Finding Extrema Using Genetic Algorithms

Please examine carefully my implementation of a genetic algorithm program that solves for the extremum of f(x) = x*sin(10π*x) + 2.0, where x is constrained to the interval from -1 to 2. The algorithm's objective is to find the optimal solution through genetic optimization processes, utilizing key operations including chromosome encoding, fitness evaluation, selection, crossover, and mutation. Genetic algorithms simulate natural evolutionary processes by mimicking genetic crossover, mutation, and selection mechanisms to iteratively improve solution quality.
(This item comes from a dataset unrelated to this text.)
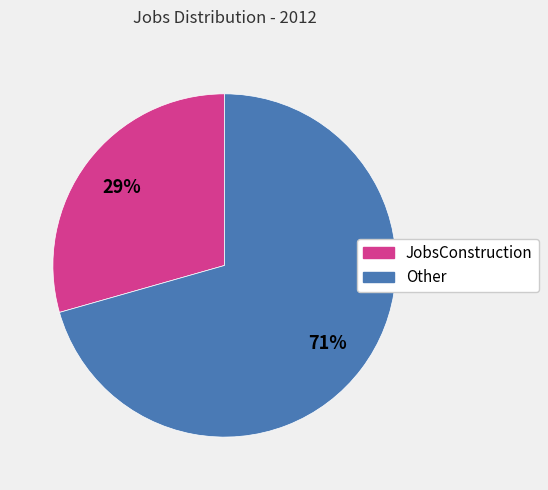

To the nearest percent, what is the average slice percentage?

50%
In this implementation, I've employed real-value encoding for chromosome representation and incorporated tournament selection with simulated binary crossover (SBX) and polynomial mutation operations. The fitness function directly evaluates f(x) values, while maintaining population diversity through elitism preservation. This program demonstrates core genetic algorithm concepts and can be adapted to similar optimization problems, with particular attention to handling the trigonometric function's multiple local extrema within the specified domain. The code structure includes initialization routines for generating the initial population, fitness evaluation functions, and iterative optimization loops that terminate upon reaching convergence criteria or maximum generations. This approach effectively balances exploration and exploitation to locate global optima in complex search spaces.